“It’s not working,” Patty says, coming in behind him.
“I can see that,” Frank says. He sniffs the air. “Are you making gnocchi?”
“Uh-huh.”
“And did you peel all the potatoes and try to put them down the disposal?” Frank asks as he rolls up his sleeve, plunges his hand into the dirty water, and feels around the drain.
“Potato peels are garbage,” Patty says. “I tried to dispose of the garbage. Isn’t that what a garbage disposal is supposed to do?”
“It’s ‘garbage disposal,’” Frank says. “Not ‘garbage dispose-all.’ I mean, you don’t put tin cans down there, do you? Ordo you?”
“You want some coffee?” she asks. “I’ll make some fresh.”
“Sounds good, thanks.”
He goes to a hallway closet to get his tool chest. They go through this routine every time. She’ll make some fresh, weak coffee in the Krups maker that he bought her and that she refuses to learn how to run properly, and he’ll take a polite sip while he works and then leave the rest in the cup. Frank has discovered that rituals like this are even more important to a peaceful relationship when you’re divorced than when you were actually married.

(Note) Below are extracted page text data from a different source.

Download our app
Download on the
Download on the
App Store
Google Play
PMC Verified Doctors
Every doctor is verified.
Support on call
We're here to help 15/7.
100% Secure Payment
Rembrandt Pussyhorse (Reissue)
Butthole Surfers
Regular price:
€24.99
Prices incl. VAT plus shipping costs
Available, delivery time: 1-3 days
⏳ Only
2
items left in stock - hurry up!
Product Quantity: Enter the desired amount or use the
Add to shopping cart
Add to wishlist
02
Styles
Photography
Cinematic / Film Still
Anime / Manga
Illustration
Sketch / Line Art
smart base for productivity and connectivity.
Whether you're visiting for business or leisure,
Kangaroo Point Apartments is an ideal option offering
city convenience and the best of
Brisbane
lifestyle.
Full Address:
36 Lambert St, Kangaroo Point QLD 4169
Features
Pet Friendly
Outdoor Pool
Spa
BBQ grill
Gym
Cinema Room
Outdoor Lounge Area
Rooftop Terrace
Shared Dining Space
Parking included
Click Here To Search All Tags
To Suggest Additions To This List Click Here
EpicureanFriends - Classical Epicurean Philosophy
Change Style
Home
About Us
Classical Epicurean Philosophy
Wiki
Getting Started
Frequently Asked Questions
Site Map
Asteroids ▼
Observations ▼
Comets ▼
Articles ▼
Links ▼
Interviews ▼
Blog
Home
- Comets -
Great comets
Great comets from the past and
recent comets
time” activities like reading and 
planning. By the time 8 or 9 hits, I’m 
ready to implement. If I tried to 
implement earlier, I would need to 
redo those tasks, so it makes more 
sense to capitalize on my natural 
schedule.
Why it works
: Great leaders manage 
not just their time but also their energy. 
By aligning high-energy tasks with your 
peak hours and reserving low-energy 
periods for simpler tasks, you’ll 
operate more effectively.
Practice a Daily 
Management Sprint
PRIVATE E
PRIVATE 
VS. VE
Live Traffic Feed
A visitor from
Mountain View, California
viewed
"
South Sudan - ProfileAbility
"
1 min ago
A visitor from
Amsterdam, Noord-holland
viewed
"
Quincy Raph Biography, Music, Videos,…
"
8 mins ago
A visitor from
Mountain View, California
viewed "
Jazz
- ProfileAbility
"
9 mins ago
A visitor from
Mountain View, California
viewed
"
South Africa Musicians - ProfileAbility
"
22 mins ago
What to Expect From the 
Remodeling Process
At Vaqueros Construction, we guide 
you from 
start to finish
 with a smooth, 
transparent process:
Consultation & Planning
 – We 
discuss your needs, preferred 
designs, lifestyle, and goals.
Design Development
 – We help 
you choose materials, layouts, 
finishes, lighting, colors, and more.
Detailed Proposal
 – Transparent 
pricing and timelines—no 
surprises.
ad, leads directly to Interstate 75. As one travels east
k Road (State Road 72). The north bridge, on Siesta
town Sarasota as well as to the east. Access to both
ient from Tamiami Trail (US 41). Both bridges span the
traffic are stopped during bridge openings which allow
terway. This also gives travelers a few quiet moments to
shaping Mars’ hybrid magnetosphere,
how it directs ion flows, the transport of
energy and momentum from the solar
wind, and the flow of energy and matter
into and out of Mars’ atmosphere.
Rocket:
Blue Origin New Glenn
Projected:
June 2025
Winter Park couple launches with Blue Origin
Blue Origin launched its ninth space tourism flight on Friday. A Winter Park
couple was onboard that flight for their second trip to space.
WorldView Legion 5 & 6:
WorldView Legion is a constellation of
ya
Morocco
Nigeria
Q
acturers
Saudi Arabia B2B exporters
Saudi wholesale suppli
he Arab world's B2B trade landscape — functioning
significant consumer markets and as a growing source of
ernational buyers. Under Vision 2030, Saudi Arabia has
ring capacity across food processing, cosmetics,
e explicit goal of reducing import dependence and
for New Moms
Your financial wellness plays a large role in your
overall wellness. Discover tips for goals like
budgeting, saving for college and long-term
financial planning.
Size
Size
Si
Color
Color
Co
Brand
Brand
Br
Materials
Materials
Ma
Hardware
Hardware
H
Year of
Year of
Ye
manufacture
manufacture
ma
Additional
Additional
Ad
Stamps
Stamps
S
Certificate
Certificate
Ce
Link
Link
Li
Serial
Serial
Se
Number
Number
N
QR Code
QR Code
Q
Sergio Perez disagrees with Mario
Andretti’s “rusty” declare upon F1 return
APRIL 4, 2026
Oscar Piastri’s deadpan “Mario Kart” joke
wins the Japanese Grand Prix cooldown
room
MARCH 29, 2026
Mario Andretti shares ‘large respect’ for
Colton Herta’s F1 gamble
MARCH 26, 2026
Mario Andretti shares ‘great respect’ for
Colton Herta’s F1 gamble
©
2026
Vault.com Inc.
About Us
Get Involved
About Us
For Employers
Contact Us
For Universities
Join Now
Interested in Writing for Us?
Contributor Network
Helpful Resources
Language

But when he comes back down the hallway, he hears the whir of a coffee grinder, and when he reaches the kitchen, there’s a French press sitting on the stove beside a kettle of water on the boil. He raises his eyebrows.
“This is the way you like it now, isn’t it?” Patty says. “Jill says this is the way you like it.”
“That’s how I make it, yeah.” He doesn’t say a word when she pours in the boiling water and presses the plunger down right away instead of waiting the requisite four minutes. Instead, he keeps his mouth shut and crawls into the cabinet under the sink, stretches out on his back, and starts to work the crescent wrench on the disposal trap, where the potato peels are no doubt trapped. He hears her set the coffee cup on the floor by his knee.